Fandom: Supernatural/SG-1
Title: The Fine Art of the PB&J
Author: Maychorian
Characters: Jack O’Neill, Dean Winchester, John Winchester
Category: Crossover, Gen, Humor
Rating: T/PG-13
Spoilers: Previous stories in ‘verse
Summary: Dean was only trying to help, but Jack O’Neill has his own way of doing things. The way of the Peanut Butter Zen.
Word Count: 2228
Disclaimer: Pffft. Ownership is overrated, anyway. ::eats her sour grapes::
Author’s Note: Changed the rating because of f-bombs. I know almost nothing about fishing, so please to be either correcting or ignoring if you notice something stupid. Part of the
JACKNDEAN! ‘Verse.
Part 1 The Fine Art of the PB&J, Part 2
“Dad?”
John Winchester was kneeling next to a coffee table, two large plastic boxes open in front of him, entirely engrossed in doing something with their contents. Dean stood still in the doorway, blinking and resolutely denying the fact that his heart was hammering, just a little bit. No, of course Dad hadn’t left. He’d said he was going fishing, and he was.
“Hey, son.” John looked up from his work, pausing to give Dean a smile, then bent back to the stuff in front of him. He seemed utterly content, and…was that humming?
“What’re you doing?” Dean asked, slowly shuffling his way over to the table. He didn’t want to intrude on what was evidently his dad’s happy place, but this was just too friggin’ weird.
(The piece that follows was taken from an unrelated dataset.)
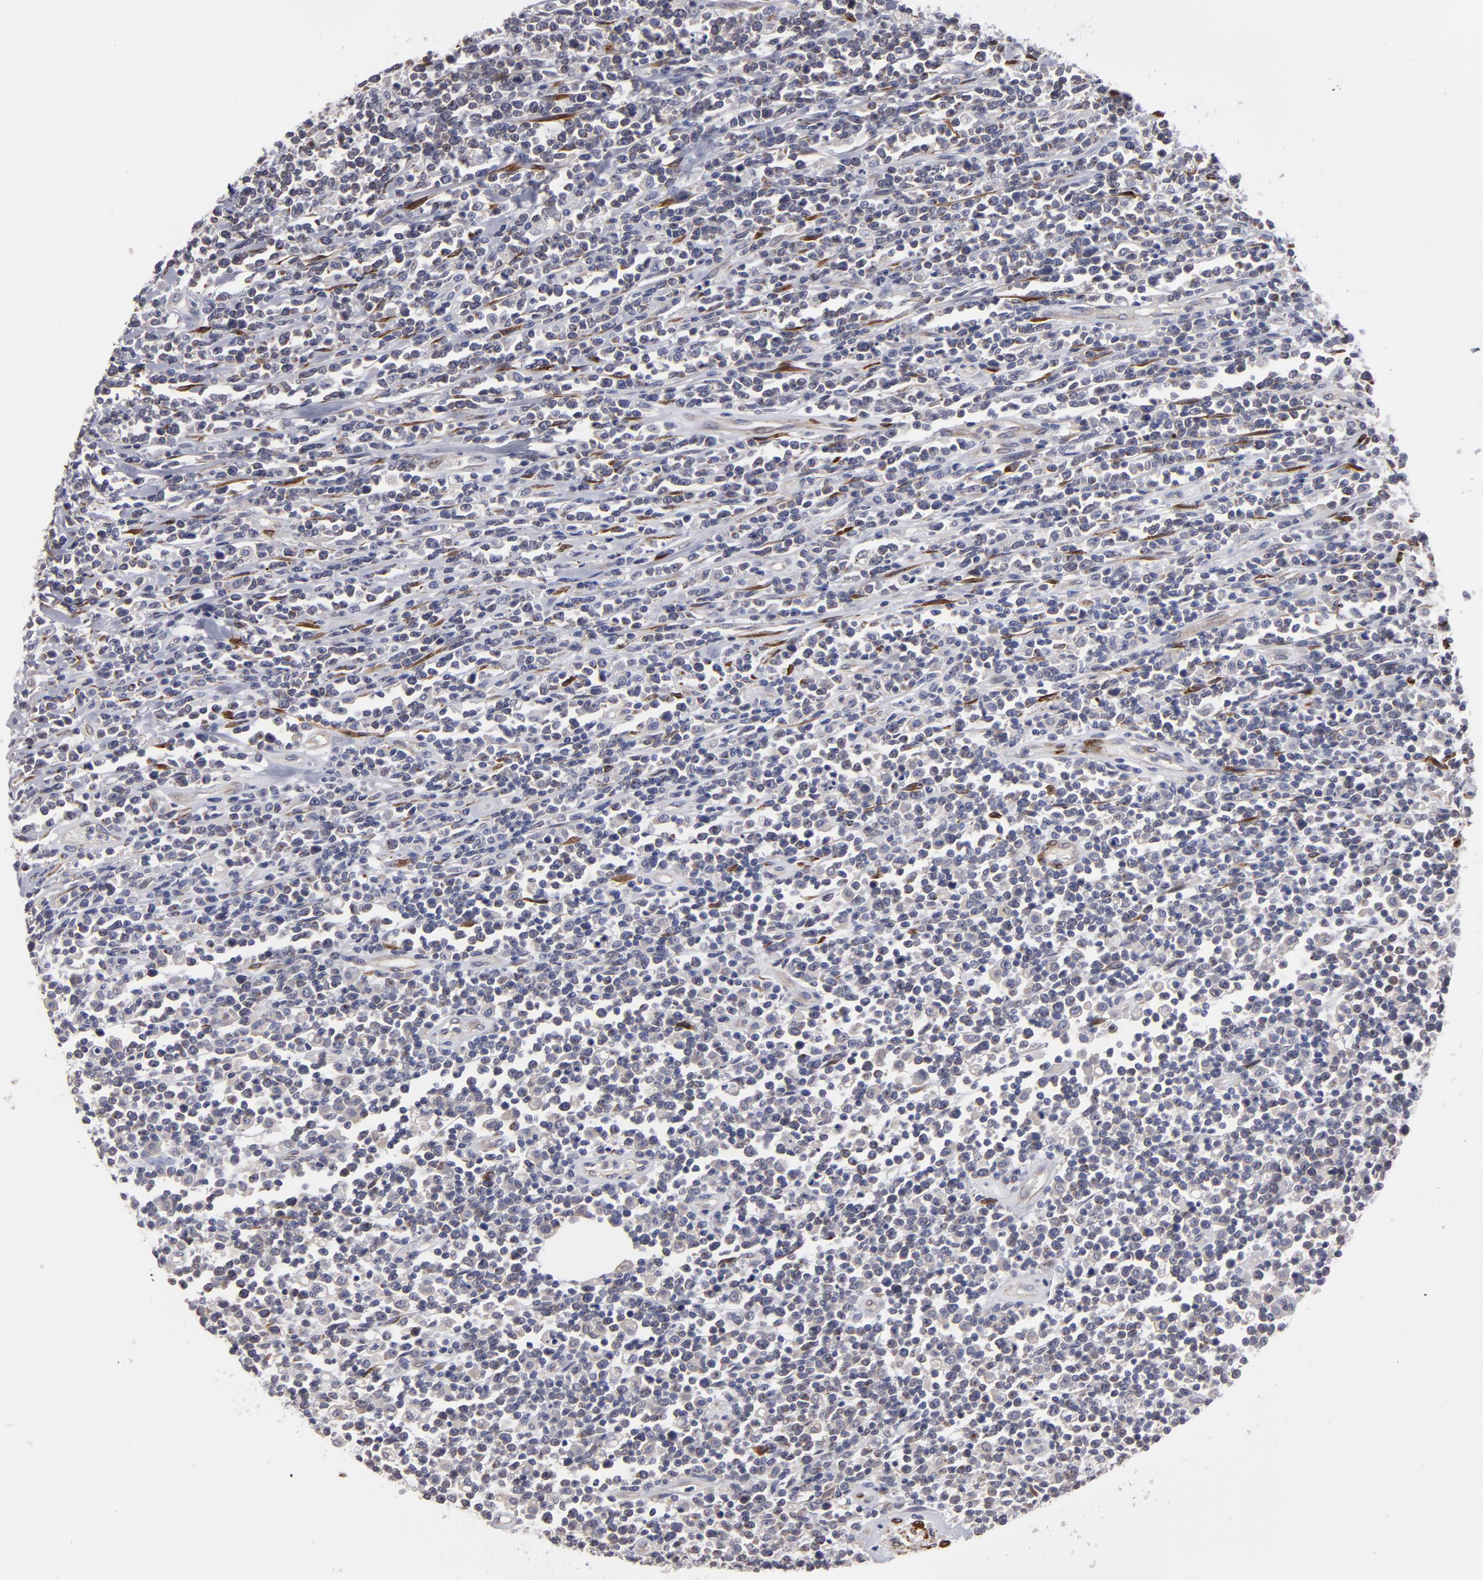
{"staining": {"intensity": "weak", "quantity": "<25%", "location": "cytoplasmic/membranous"}, "tissue": "lymphoma", "cell_type": "Tumor cells", "image_type": "cancer", "snomed": [{"axis": "morphology", "description": "Malignant lymphoma, non-Hodgkin's type, High grade"}, {"axis": "topography", "description": "Colon"}], "caption": "IHC photomicrograph of human malignant lymphoma, non-Hodgkin's type (high-grade) stained for a protein (brown), which displays no expression in tumor cells. Brightfield microscopy of immunohistochemistry stained with DAB (brown) and hematoxylin (blue), captured at high magnification.", "gene": "SLMAP", "patient": {"sex": "male", "age": 82}}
He circled around to stand at the man’s side, and stared down at a bewildering array of shiny, colorful objects in a plethora of little slots and trays.
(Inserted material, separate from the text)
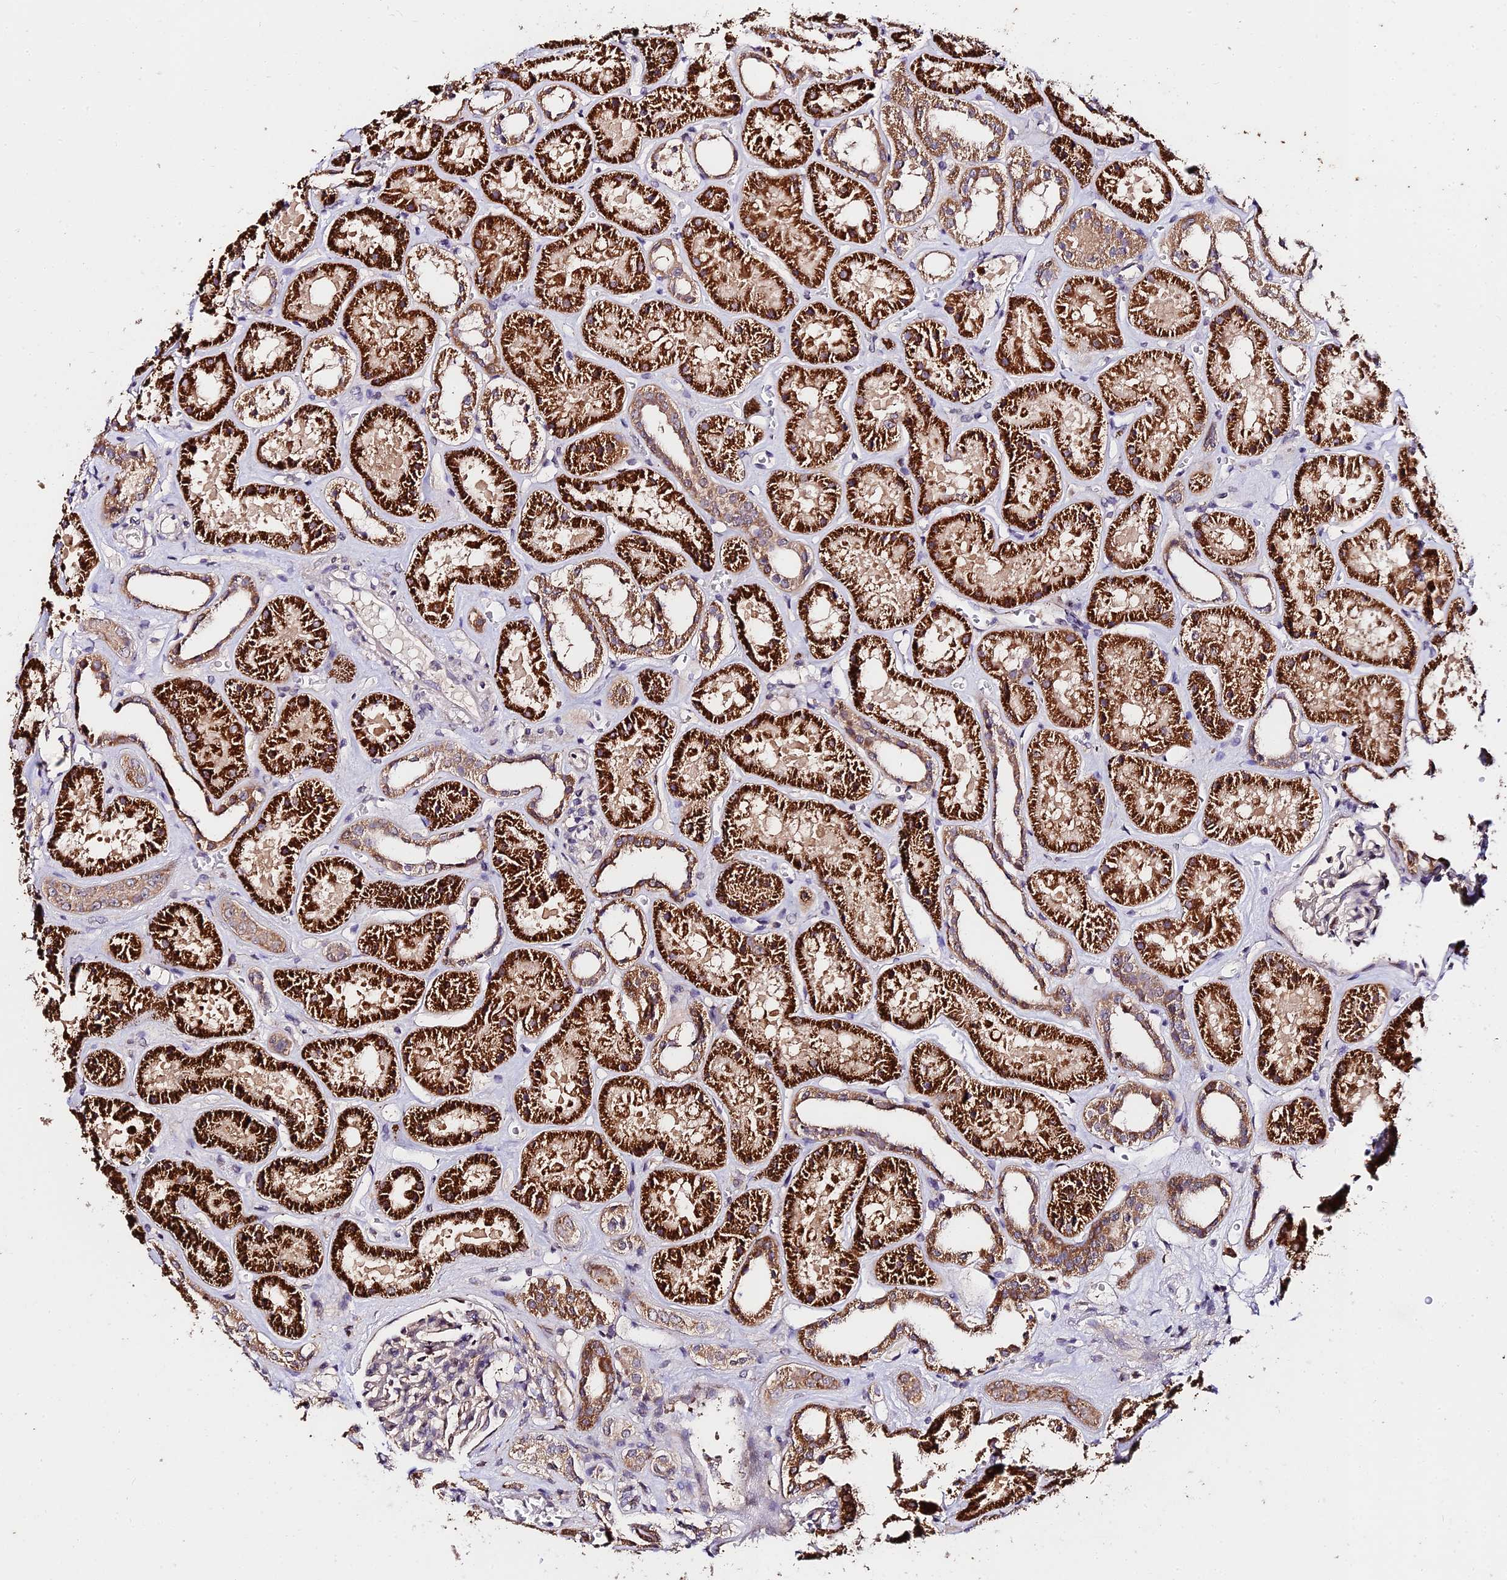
{"staining": {"intensity": "weak", "quantity": "<25%", "location": "cytoplasmic/membranous"}, "tissue": "kidney", "cell_type": "Cells in glomeruli", "image_type": "normal", "snomed": [{"axis": "morphology", "description": "Normal tissue, NOS"}, {"axis": "topography", "description": "Kidney"}], "caption": "High power microscopy photomicrograph of an IHC photomicrograph of benign kidney, revealing no significant positivity in cells in glomeruli. (DAB (3,3'-diaminobenzidine) immunohistochemistry visualized using brightfield microscopy, high magnification).", "gene": "C3orf20", "patient": {"sex": "female", "age": 41}}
“Yeah, what are you doing?” Jack echoed suspiciously, suddenly appearing right next to them like the Air Force ninja he was. Dean startled a bit and tossed him a wild glance, then went back to staring down at John’s handiwork. Jack gasped. “Hey, those are my tackle boxes!”
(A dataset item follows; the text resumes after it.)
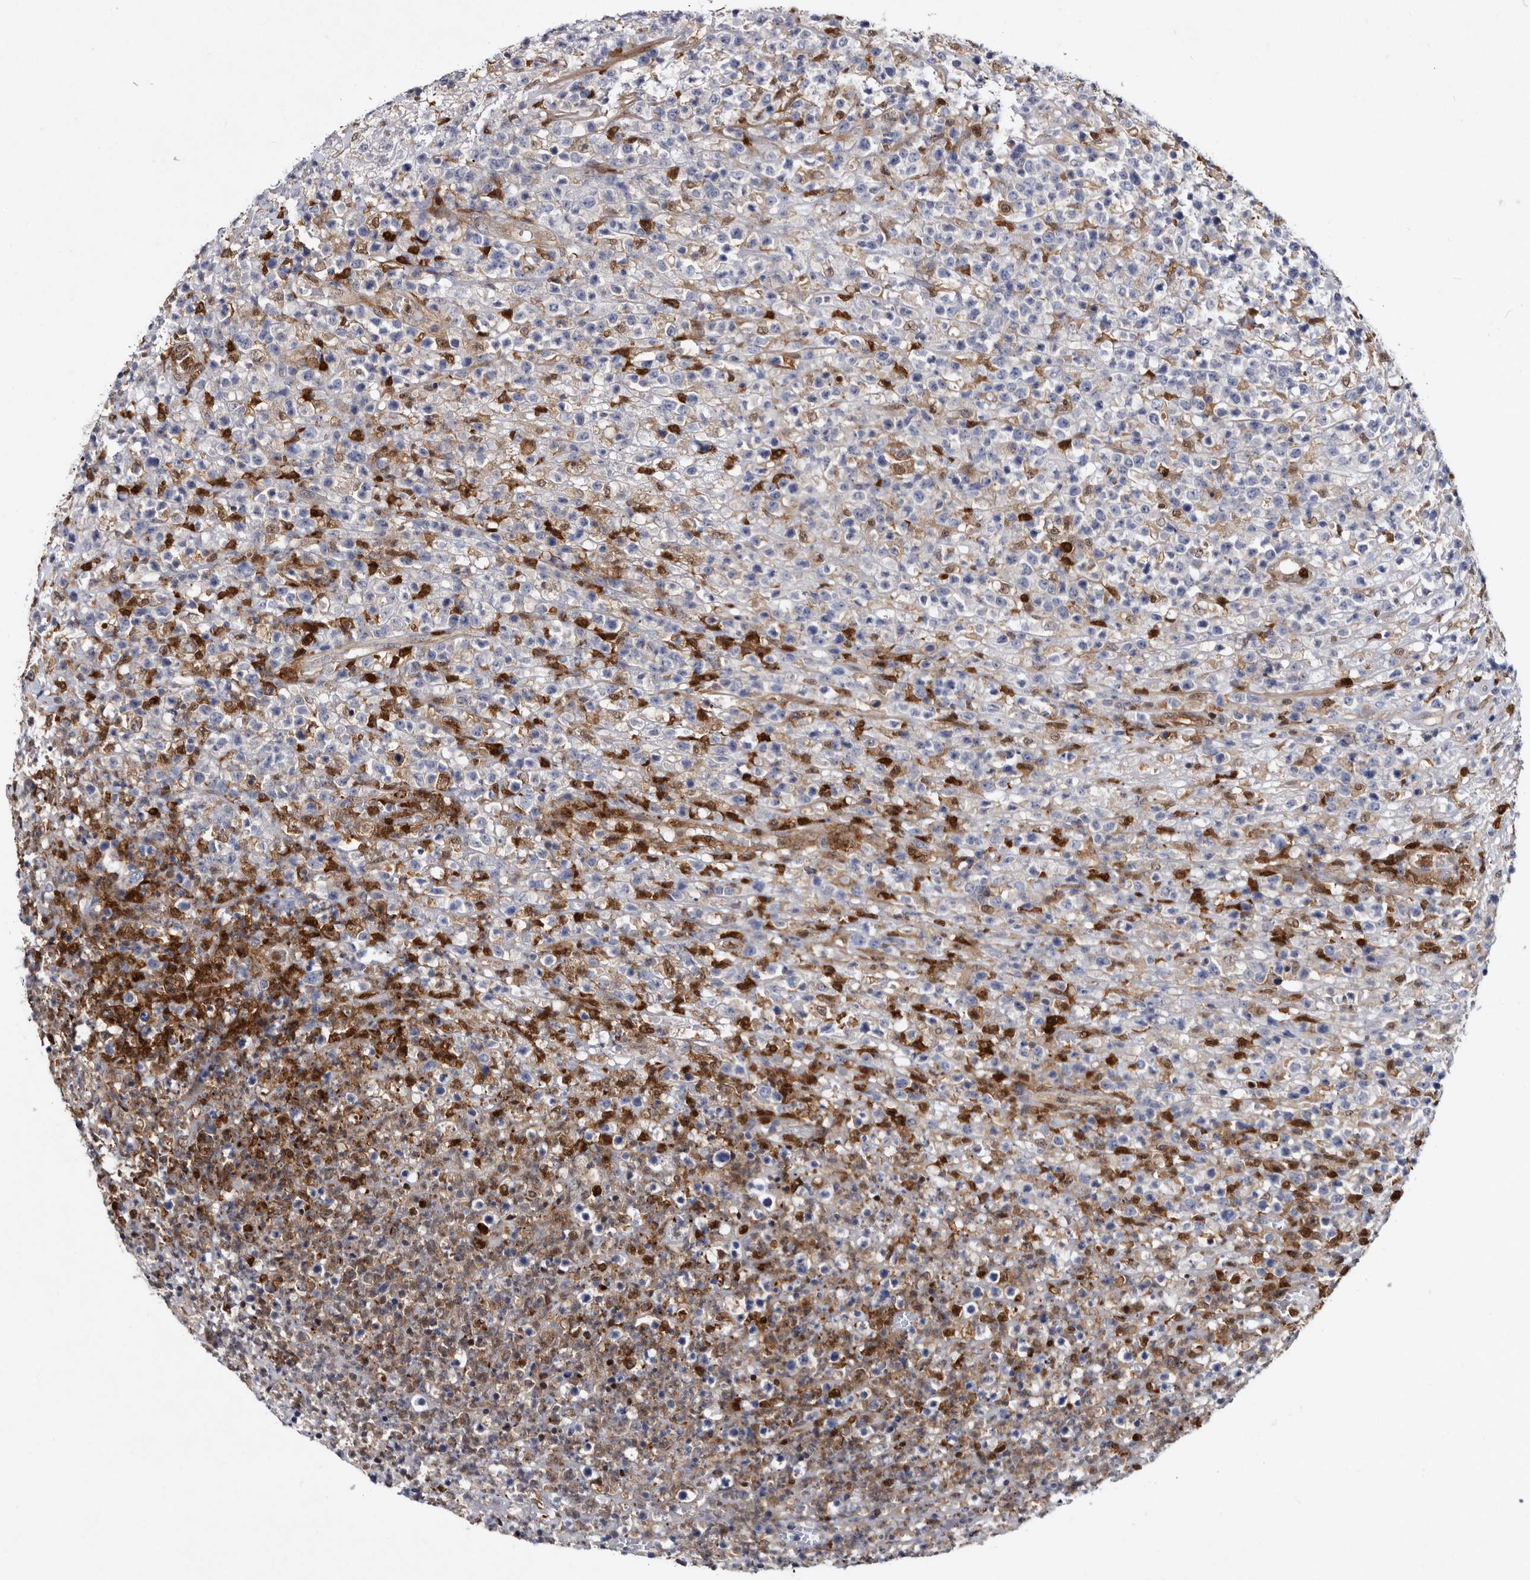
{"staining": {"intensity": "negative", "quantity": "none", "location": "none"}, "tissue": "lymphoma", "cell_type": "Tumor cells", "image_type": "cancer", "snomed": [{"axis": "morphology", "description": "Malignant lymphoma, non-Hodgkin's type, High grade"}, {"axis": "topography", "description": "Colon"}], "caption": "An immunohistochemistry histopathology image of malignant lymphoma, non-Hodgkin's type (high-grade) is shown. There is no staining in tumor cells of malignant lymphoma, non-Hodgkin's type (high-grade). Brightfield microscopy of IHC stained with DAB (3,3'-diaminobenzidine) (brown) and hematoxylin (blue), captured at high magnification.", "gene": "SERPINB8", "patient": {"sex": "female", "age": 53}}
John looked up at this outraged exclamation, completely unperturbed. “Yeah, I know. They were a total mess. I just sorted everything out for you. Can hardly believe you let it get that bad, though.”
“What? But…but those… You organized my tackle boxes?” Jack was fairly sputtering, now, and looked ready to tear out his hair. He dropped into a crouch beside the table and reached over to grab the boxes and wrench them toward himself. “But…but they’re mine! I had them exactly the way I wanted them! You never touch another man’s tackle boxes!”
He gave John a deadly glare, all narrowed dark eyes and hard mouth. Dean took a step back.
“Well, ‘the way you wanted them’ was a complete jumble,” John said calmly. “Very inefficient. I don’t understand how you expected to find anything with no system like that.”
“I like having no system!”
Dean felt a little breathless at the hypocrisy of this, coming from a man who had such an elaborate, complex, and detailed procedure for making peanut butter sandwiches, of all things. He was aware that discretion was the better part of valor in this situation, though, and held his silence.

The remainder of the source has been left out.